Work order:
From the records below, output exactly the lines running from the line containing "Page size: 1241x1754." through the line containing "Identify the document", and no others.

Information provided:
━━━
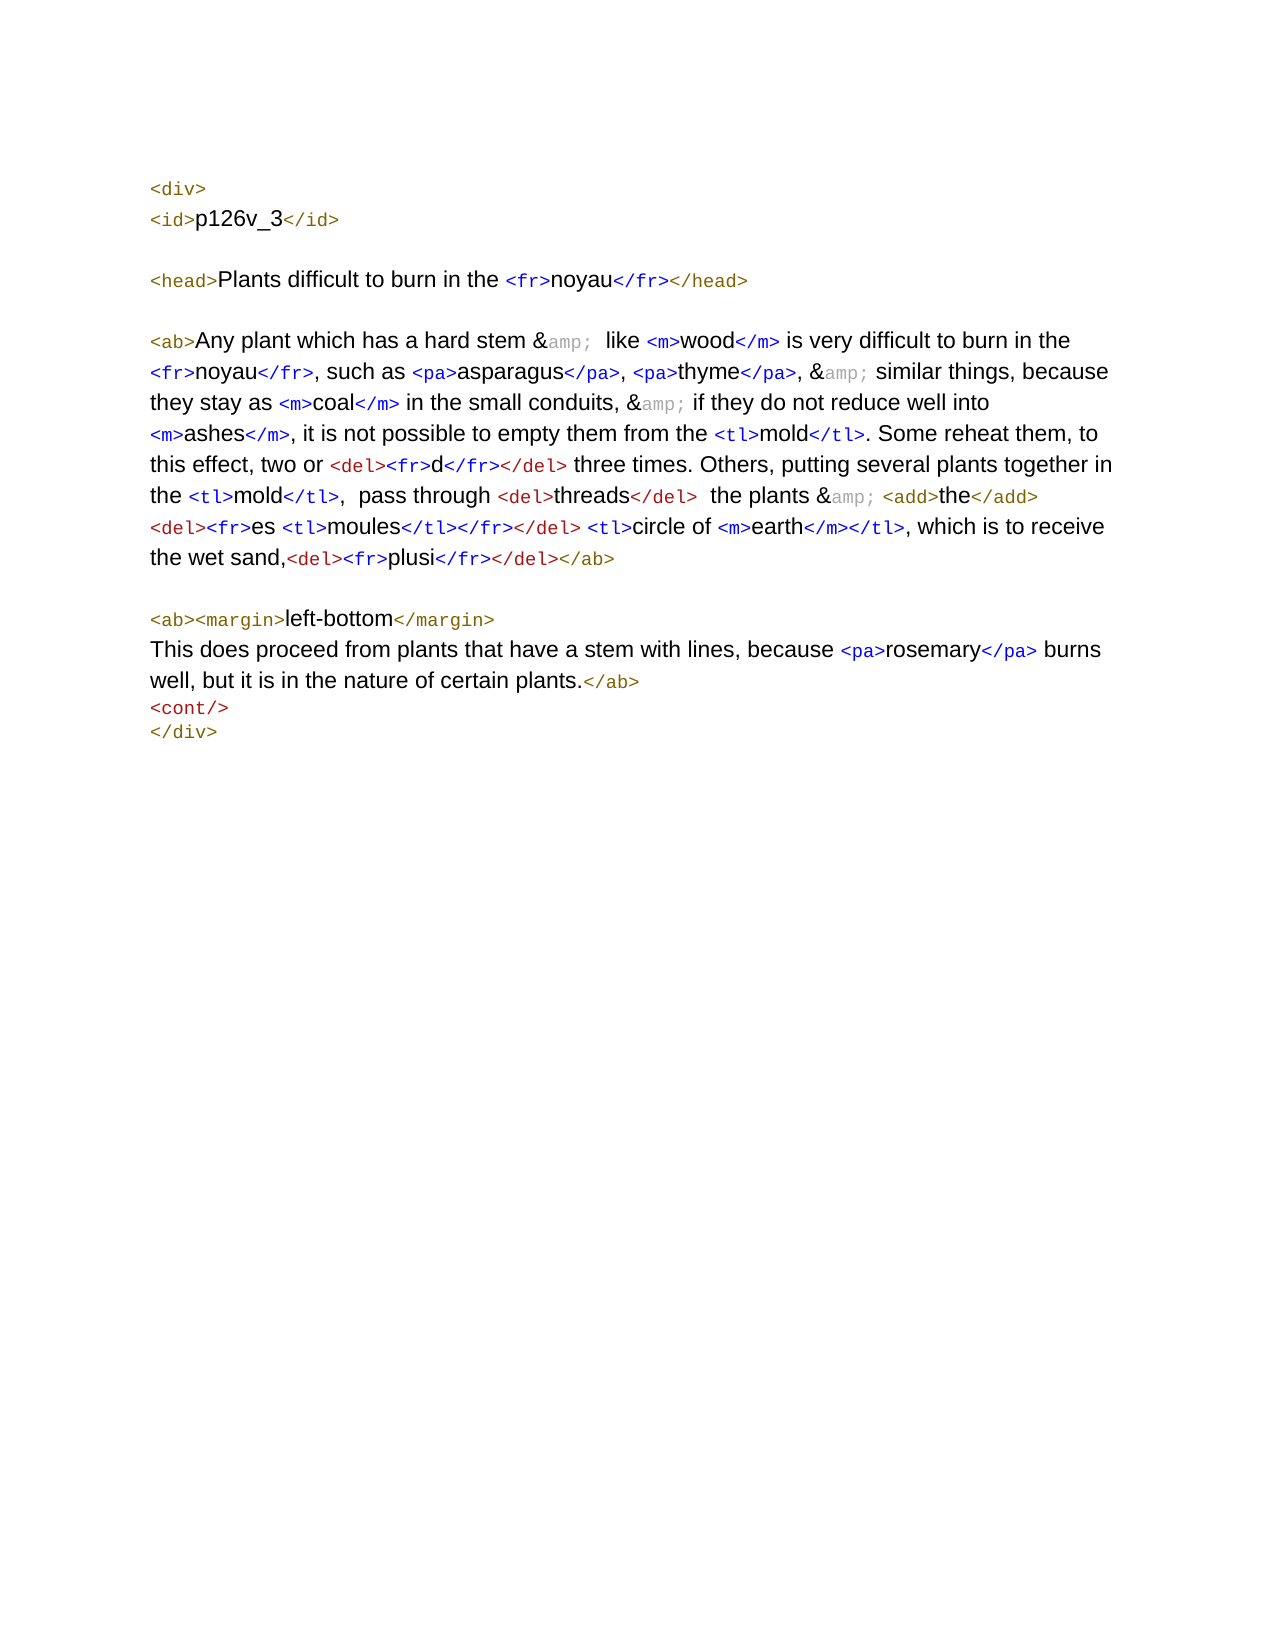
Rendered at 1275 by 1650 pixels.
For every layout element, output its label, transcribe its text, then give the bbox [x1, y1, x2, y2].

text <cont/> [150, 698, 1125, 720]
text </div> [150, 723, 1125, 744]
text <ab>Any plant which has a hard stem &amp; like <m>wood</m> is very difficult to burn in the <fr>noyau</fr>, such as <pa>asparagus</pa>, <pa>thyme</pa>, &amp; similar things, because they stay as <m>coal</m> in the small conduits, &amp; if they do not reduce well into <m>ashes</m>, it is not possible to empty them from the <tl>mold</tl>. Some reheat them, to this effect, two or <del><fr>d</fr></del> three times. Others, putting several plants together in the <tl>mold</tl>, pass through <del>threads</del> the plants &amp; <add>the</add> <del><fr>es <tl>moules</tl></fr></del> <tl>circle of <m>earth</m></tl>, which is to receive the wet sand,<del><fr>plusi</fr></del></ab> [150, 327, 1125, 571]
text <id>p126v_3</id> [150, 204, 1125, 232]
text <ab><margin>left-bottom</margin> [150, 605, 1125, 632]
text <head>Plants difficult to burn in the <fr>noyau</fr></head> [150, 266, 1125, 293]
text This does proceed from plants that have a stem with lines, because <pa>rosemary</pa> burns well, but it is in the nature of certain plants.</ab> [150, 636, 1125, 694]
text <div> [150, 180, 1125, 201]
━━━
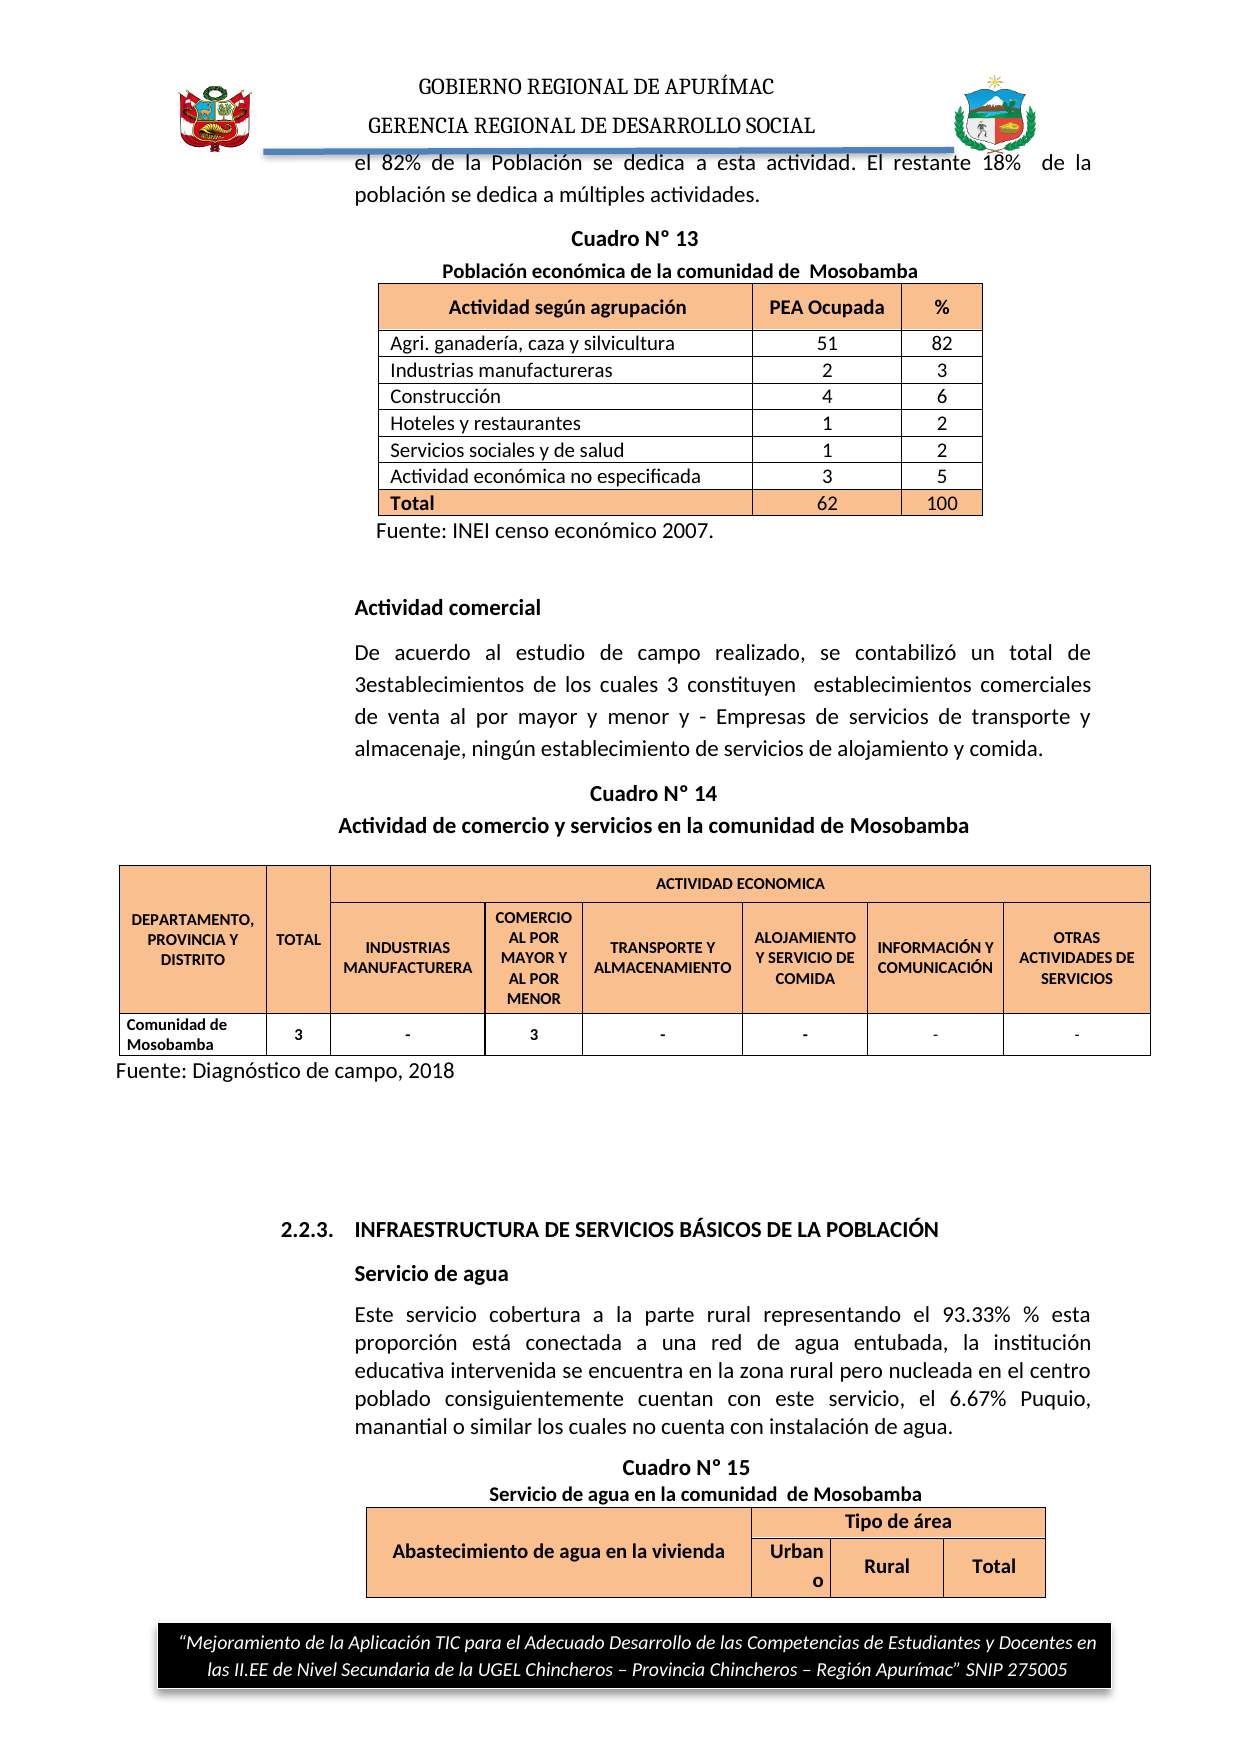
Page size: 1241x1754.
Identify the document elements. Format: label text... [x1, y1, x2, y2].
━━━
Response below:
Page size: 1241x1754.
Identify the document elements. Format: label text... [x1, y1, x2, y2].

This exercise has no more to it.